Continuing the discussion on the merits of numismatic museums, Douglas Mudd writes:
As a correction to Alan Weinberg's comments on the Lilly collection, the exhibition was not taken down because of questions about the authenticity of its objects - it was taken down because the National Museum of American History, in its wisdom, decided that it would rather have a hole in the floor where the exhibit was located - so that the public could look down on the Star-Spangled Banner which flew over Fort McHenry.
The staff of the National Numismatic Collection and many collectors who were aware of the situation opposed the takedown (as did scholars concerned about flag etiquette), but to no avail - the then-management of the museum was not interested in numismatics. There are over 6,000 gold items in the Lilly collection including approximately 50 of the ingots Alan mentions. The vast majority of the collection is of unquestioned authenticity. Of the four ingots that have been scientifically examined by knowledgeable and unbiased experts (Bob Evans and Fred Holabird), two were found to be fakes. This is the area where many previously questioned pieces have been vindicated by recent underwater archaeology.

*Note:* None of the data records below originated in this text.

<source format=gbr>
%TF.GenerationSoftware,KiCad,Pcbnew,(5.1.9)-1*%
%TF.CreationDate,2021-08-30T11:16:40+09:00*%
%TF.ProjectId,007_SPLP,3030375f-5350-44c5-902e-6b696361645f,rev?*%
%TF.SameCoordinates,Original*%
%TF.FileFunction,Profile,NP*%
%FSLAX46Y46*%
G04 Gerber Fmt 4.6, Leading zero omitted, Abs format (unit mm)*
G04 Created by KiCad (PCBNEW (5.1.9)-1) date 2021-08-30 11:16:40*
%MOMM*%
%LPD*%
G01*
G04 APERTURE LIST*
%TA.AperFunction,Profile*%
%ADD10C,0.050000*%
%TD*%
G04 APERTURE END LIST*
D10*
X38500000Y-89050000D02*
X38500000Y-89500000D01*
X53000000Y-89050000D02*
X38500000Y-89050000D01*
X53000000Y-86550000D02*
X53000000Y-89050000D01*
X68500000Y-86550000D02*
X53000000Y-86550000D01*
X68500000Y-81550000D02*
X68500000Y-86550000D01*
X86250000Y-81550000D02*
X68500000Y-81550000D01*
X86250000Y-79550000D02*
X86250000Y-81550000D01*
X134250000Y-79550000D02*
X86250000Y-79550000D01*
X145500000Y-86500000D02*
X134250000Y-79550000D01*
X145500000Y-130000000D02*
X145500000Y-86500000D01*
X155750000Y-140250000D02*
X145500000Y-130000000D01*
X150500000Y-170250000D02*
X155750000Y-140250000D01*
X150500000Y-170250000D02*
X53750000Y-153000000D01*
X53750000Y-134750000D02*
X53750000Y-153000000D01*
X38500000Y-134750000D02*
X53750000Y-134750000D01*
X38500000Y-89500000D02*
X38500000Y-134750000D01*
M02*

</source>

On the subject of museums containing fakes - there is no better place for them. They can then form a benchmark with which to compare and check other pieces for authenticity instead of being passed from unsuspecting collector to another or, worse, from collectors or dealers who do know that they are fakes. At the least the pieces are out of the market.
Of course, Alan's initial point is unfortunately quite valid, especially in the U.S. Without proper staffing and support, public museums cannot do what they have a responsibility to do - make their collections available to the public through exhibitions and publications (books, the web, etc.) or to trusted researchers for study.

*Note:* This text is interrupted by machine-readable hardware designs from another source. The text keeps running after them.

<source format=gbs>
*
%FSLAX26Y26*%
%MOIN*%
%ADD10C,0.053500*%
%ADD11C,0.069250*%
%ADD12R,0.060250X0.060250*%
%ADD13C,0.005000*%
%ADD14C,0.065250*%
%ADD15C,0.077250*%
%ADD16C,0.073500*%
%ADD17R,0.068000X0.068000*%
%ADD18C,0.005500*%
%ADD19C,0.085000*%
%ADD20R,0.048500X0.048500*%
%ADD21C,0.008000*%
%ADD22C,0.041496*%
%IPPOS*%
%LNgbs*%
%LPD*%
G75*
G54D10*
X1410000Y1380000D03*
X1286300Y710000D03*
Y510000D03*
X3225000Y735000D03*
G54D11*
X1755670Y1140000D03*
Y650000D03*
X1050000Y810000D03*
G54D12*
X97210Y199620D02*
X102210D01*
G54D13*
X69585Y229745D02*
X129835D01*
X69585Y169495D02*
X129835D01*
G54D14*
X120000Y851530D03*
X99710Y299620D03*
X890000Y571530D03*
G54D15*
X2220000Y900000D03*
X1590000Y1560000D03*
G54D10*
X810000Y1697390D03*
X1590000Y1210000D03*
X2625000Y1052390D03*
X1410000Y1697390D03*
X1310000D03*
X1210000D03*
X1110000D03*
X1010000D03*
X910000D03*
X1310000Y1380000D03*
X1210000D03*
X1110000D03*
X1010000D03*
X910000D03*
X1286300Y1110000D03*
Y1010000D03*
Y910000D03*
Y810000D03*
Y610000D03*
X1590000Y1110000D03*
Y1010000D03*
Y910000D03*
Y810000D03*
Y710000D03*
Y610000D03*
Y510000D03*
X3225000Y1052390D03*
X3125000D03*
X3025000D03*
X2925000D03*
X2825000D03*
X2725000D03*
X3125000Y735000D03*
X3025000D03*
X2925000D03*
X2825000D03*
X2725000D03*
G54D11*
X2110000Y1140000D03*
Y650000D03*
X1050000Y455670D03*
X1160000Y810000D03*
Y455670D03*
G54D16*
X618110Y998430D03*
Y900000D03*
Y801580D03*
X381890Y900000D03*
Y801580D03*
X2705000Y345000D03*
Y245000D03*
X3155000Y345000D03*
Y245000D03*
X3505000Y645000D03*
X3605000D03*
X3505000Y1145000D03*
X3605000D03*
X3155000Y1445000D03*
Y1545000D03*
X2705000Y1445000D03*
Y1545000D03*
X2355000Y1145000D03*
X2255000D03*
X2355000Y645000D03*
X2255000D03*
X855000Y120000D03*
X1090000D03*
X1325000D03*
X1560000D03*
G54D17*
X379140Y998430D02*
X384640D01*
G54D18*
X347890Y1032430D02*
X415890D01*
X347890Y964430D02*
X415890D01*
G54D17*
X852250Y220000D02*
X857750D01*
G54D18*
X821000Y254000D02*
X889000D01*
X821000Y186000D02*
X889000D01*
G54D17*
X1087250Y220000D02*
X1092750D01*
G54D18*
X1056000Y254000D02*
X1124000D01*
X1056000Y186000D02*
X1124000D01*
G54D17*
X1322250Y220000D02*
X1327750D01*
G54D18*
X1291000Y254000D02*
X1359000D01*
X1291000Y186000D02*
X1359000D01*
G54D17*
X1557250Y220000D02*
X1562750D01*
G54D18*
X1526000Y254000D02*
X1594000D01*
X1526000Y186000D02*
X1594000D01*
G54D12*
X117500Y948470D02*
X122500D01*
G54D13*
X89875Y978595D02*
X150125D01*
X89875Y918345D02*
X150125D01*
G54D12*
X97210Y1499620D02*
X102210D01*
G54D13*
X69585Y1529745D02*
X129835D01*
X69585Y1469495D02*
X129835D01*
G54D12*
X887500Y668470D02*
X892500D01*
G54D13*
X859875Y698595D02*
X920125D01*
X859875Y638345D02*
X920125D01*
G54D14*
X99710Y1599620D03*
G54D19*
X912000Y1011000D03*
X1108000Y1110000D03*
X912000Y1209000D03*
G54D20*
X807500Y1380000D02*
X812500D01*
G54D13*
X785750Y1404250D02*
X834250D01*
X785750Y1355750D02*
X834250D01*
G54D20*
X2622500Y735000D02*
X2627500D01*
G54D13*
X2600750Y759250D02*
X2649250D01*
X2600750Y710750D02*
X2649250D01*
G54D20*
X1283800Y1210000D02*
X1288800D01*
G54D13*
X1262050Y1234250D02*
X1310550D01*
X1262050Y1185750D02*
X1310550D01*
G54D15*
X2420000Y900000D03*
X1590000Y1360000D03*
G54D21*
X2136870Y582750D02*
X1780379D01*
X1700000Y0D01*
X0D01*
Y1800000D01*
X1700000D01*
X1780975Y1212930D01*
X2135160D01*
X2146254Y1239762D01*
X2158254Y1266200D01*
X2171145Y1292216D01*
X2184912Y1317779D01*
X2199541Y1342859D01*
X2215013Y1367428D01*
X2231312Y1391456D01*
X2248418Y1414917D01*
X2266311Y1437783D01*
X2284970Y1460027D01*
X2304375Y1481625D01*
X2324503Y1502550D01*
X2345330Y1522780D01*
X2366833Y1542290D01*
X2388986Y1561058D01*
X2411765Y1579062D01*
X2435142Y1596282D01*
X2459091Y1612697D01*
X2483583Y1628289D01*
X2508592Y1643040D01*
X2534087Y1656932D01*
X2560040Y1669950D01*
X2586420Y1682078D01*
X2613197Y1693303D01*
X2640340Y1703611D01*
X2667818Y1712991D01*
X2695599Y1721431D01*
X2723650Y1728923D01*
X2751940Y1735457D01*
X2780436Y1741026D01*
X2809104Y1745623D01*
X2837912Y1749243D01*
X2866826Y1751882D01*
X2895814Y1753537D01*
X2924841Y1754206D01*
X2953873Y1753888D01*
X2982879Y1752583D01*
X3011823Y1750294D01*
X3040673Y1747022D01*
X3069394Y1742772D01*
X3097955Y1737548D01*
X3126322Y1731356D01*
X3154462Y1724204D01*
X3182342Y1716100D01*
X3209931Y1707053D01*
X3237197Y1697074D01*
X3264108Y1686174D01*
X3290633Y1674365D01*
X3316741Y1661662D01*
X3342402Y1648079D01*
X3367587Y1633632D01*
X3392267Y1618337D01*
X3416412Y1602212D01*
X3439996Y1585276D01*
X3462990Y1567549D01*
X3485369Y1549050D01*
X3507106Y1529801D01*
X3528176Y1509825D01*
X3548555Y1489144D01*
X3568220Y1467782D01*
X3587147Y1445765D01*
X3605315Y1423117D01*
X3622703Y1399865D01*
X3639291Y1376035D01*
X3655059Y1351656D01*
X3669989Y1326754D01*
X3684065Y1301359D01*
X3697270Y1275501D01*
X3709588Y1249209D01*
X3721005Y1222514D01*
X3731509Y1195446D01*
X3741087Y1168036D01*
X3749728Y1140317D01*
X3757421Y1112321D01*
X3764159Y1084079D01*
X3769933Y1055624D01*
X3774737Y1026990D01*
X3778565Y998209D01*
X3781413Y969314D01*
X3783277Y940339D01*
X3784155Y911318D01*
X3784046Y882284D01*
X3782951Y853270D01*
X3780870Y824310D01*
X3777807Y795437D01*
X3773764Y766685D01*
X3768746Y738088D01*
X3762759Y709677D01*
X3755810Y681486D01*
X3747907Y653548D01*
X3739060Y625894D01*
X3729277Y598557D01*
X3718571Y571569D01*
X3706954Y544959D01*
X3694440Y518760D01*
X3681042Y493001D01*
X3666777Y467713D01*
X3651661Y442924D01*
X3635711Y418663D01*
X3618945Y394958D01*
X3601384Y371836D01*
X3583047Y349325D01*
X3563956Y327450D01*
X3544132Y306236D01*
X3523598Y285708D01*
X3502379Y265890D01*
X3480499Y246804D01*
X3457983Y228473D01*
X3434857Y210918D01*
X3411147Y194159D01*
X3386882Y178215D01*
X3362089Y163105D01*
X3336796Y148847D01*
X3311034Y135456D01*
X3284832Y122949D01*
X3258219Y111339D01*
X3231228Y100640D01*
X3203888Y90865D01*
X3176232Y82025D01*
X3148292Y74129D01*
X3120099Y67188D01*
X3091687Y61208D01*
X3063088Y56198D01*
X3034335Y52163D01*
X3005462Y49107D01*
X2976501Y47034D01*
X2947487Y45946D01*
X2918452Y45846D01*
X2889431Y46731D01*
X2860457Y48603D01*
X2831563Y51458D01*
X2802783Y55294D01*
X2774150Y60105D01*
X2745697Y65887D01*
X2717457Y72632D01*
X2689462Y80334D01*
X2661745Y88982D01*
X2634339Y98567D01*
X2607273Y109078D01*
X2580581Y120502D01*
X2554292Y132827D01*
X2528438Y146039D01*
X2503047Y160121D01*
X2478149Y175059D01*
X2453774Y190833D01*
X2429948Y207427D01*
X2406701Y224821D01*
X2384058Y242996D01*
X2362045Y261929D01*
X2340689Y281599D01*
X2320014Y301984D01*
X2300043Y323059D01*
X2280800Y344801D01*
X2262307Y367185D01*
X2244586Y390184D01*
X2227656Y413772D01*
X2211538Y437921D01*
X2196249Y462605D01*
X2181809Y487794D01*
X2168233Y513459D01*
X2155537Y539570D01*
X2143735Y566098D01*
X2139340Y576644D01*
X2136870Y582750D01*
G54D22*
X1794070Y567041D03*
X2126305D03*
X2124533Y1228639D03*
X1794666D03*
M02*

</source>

It is a terrible problem, and one which will not be solved easily. As a museum professional I wish I could do more to make it happen - I have done my best - as have my colleagues - at the Smithsonian as well as at the ANA.
Unfortunately, it is tough when staffing continues to drop - at the Smithsonian's National Numismatic Collection from eleven positions in 1990 to two in 2004 when I left. The British Museum and British numismatic collections in general seem to have had the best record of maintaining numismatic collections and providing for access and publication - most notably the various British Museum catalogs, which are essential within their research areas.